Investigating the influence mechanism of Mo content on solid solution and grain boundary strengthening in NiCoMo alloys using molecular dynamics

This study systematically investigates the effects of varying molybdenum (Mo) content on the solid solution strengthening and grain boundary strengthening mechanisms in NiCoMo alloys using molecular dynamics (MD) simulations. Through comparative analyses of dislocation evolution, stress distribution, and phase transformation behavior, the critical role of Mo in enhancing the mechanical properties of the material is revealed. The results indicate that: In solid solution strengthening, at a Mo content of 12% (NiCoMo12), lattice distortion effectively inhibits dislocation slip, significantly improving the matrix strength.
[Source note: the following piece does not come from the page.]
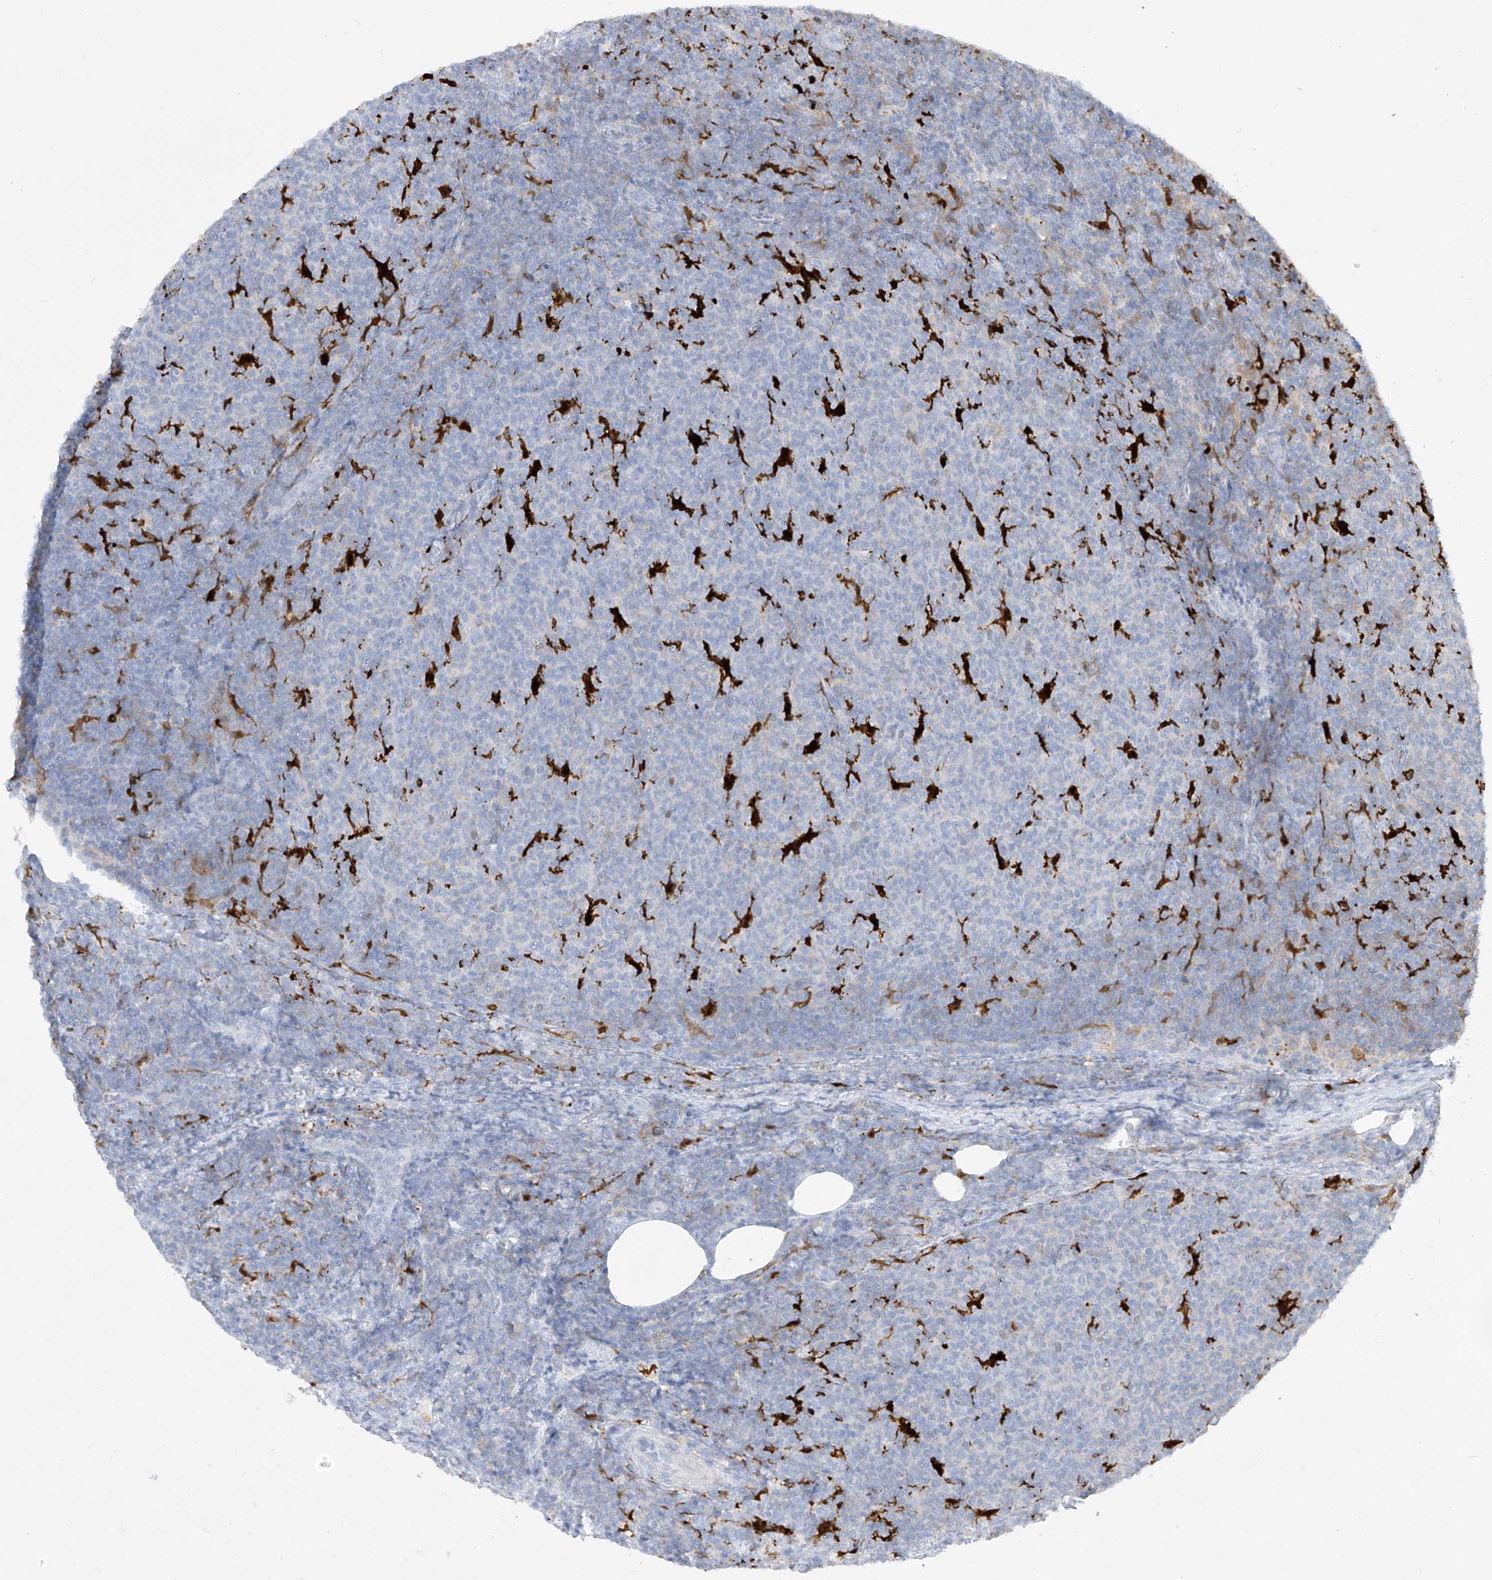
{"staining": {"intensity": "negative", "quantity": "none", "location": "none"}, "tissue": "lymphoma", "cell_type": "Tumor cells", "image_type": "cancer", "snomed": [{"axis": "morphology", "description": "Malignant lymphoma, non-Hodgkin's type, Low grade"}, {"axis": "topography", "description": "Lymph node"}], "caption": "Immunohistochemistry of human lymphoma shows no expression in tumor cells.", "gene": "TRMT2B", "patient": {"sex": "male", "age": 66}}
For grain boundary strengthening, at a Mo content of 30% (GB-30), the pinning effect of grain boundaries is markedly enhanced, with the most uniform local stress distribution and the smallest shear strain regions, demonstrating optimal strengthening performance. Additionally, increasing Mo content accelerates the FCC → HCP phase transformation, but an appropriate Mo concentration effectively suppresses this transformation, maintaining the stability of the crystal structure. The synergistic effects of solid solution strengthening and grain boundary strengthening achieve dual improvements in material strength and stability. This work provides theoretical support for the design and optimization of NiCoMo alloys.